Alla terza su quattro puntate del caso “Yara” in onda su Sky comincio ad avere i brividi. Avevo seguito come tutti il caso, e come tutti con interesse e attenzione, ma mi mancavano molti dettagli. E ora tremo al pensiero che ancora una volta una persona possa essere stata condannata all’ergastolo senza prove sufficienti.
Il docufilm, che probabilmente vuole essere celebrativo dell’impegno con cui le forze dell’ordine hanno cercato e trovato il presunto colpevole, in realtà ottiene – almeno in me – sensazioni opposte. A fronte di una incredibile e per certi aspetti stupefacente capacità professionale e investigativa di Polizia, Carabinieri e laboratori scientifici, c’è ancora una volta un’incapacità di base di applicare metodi veramente scientifici alla ricerca della “verità”. C’è una poco opportuna celebrazione della personalità del PM, che forse poteva evitare di farsi riprendere mentre arriva in procura in canotta e motocicletta, come fosse Starsky e Hutch.
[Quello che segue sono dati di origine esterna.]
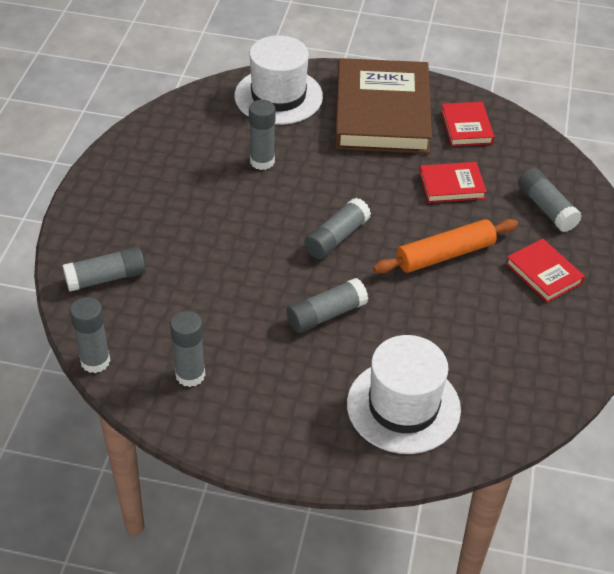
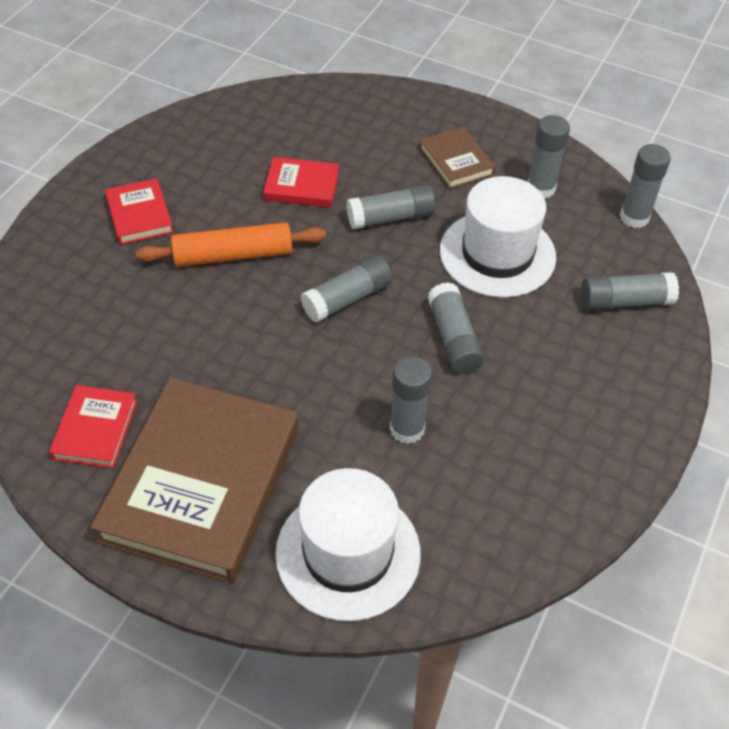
camera: 165 degrees left, 5 degrees up
(281, 389) = (456, 161): none -> brown book
(403, 406) = (349, 129): white hat -> white hat (497, 254)
(451, 185) = (173, 340): red book -> red book (301, 186)
(546, 208) = (79, 287): grey glue stick -> grey glue stick (453, 338)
C’è un continuo mantra da parte di tutte le protagoniste femminili “anche io sono mamma”, come se questo fosse una garanzia di maggiore attenzione mentre io lo leggo come un tasso di emotività pericoloso. C’è un’ostinazione senza precedenti, giustificata con la necessità e la promessa di dare alla famiglia una risposta, ma che diventa in realtà un puntiglio professionale personale di tutte le parti in gioco, e anche l’obbligo di giustificare i soldi spesi in una caccia all’uomo durata 4 anni.
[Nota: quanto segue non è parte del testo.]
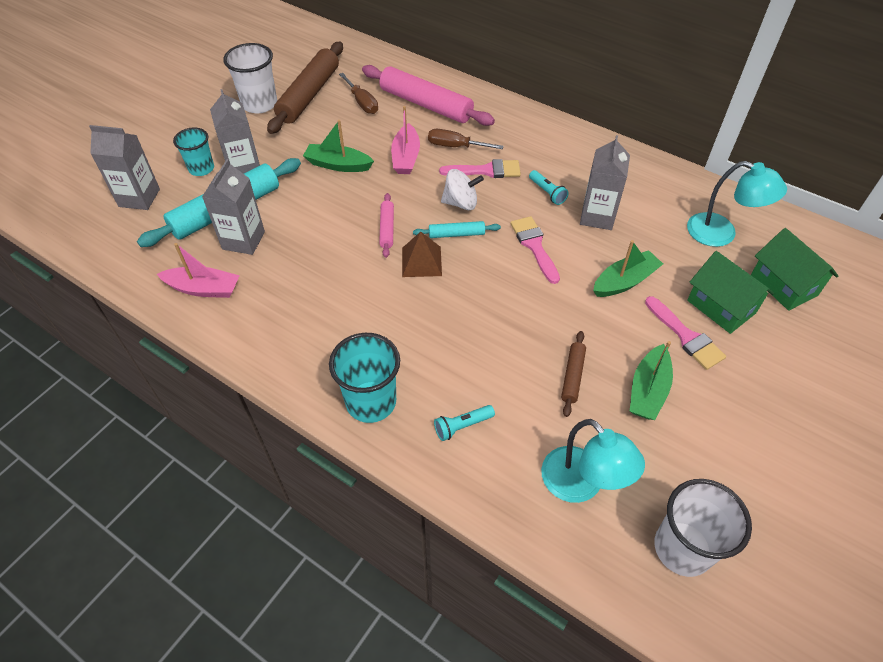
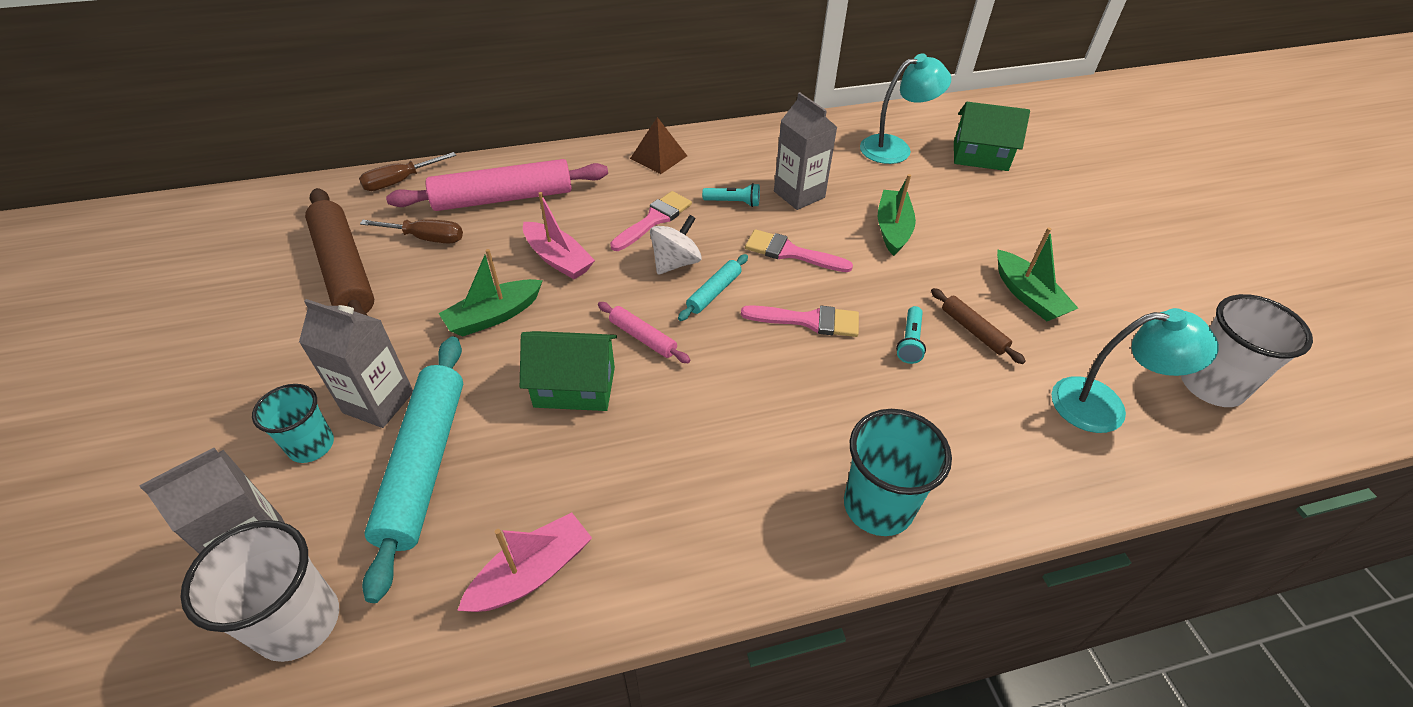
camera: 50 degrees left, 5 degrees down
(243, 240) = (500, 477): grey carton -> none
(259, 104) = (287, 319): white cup -> white cup (299, 622)
(421, 261) = (721, 341): brown pyramid -> brown pyramid (658, 157)
(455, 146) = (593, 217): brown screwdriver -> brown screwdriver (400, 181)
(462, 426) = (971, 448): turquoise flashlight -> turquoise flashlight (909, 342)
(686, 336) = (987, 237): pink brush -> pink brush (808, 321)
(721, 307) = (972, 199): green house -> green house (574, 387)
C’è un’insopportabile “fishing expedition” condotta su larga scala dalla magistratura con la catalogazione del DNA di centinaia se non migliaia di persone. E poi c’è Massimo Bossetti, un muratore di 44 anni, incensurato, con una bella famiglia. Un uomo tranquillo, mai un problema, con una sorella gentile ed educata, una madre e un padre anziani. C’è la procura che cerca pezze d’appoggio per supportare una prova debole, quella del DNA, e monta un filmato in cui si vede un camion come quello del Bossetti ripreso più volte da telecamere di sorveglianza, ma poi si scopre che era a scopo dimostrativo, che non sono riprese dello stesso camion e non ci sono prove che sia del Bossetti. C’è Bossetti che nega anche dopo mesi e mesi di isolamento di avere ucciso Yara e non riescono a farlo crollare mai.
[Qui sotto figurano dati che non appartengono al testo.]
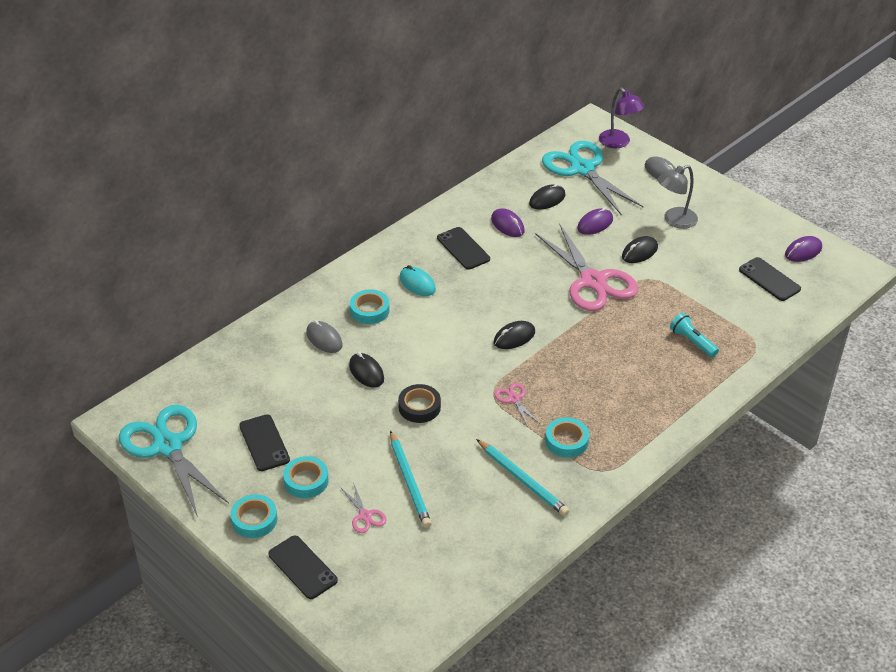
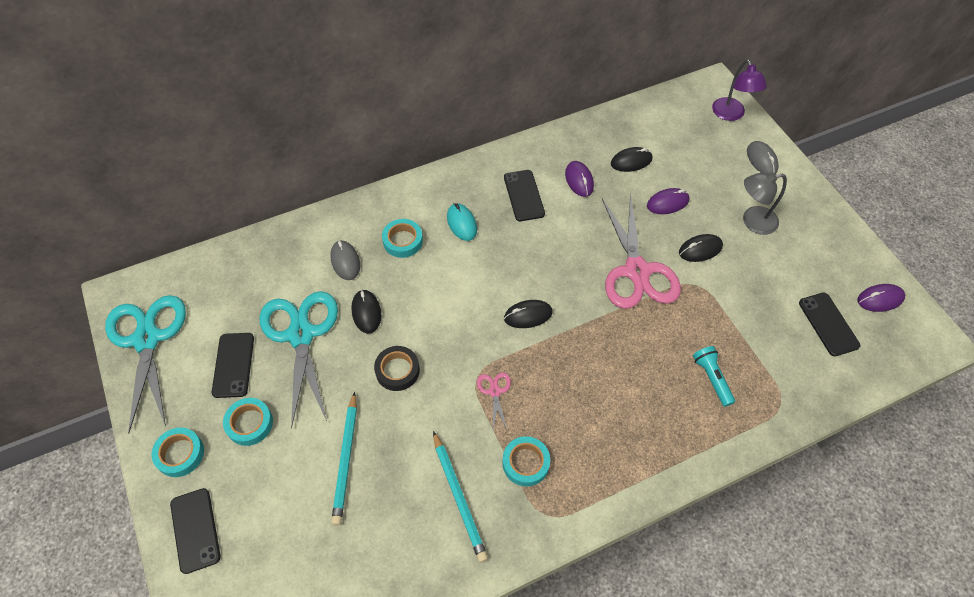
camera: 20 degrees right, 15 degrees up
(365, 515) = (284, 487): pink scissors -> none
(582, 169) = (681, 135): turquoise scissors -> turquoise scissors (301, 335)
E non parliamo di un genio del male, parliamo di un povero muratore, un uomo semplice. C’è il DNA che dice che la madre di Bossetti avrebbe avuto una storia con tale Guerinoni, e insomma gli dicono che è figlio di una poco di buono, ma lei nega, e la moglie di lui conferma che era a casa il giorno del delitto ma nessuno crede alla famiglia di Bossetti. C’è il DNA mitocondriale, che non si sa dove sia finito, visto che non si trova mai. Ci sono decine e decine di altri DNA trovati sul corpo della povera Yara che non si sa di chi siano, indice di una contaminazione evidente. Alla fine c’è una condanna all’ergastolo, in primo grado. E poi ci sono io, che spengo la televisione, e tutte le mie certezze si trasformano in dubbi e mi chiedo perché gli stessi dubbi non ce li abbia chi deve decidere della vita o della morte delle persone.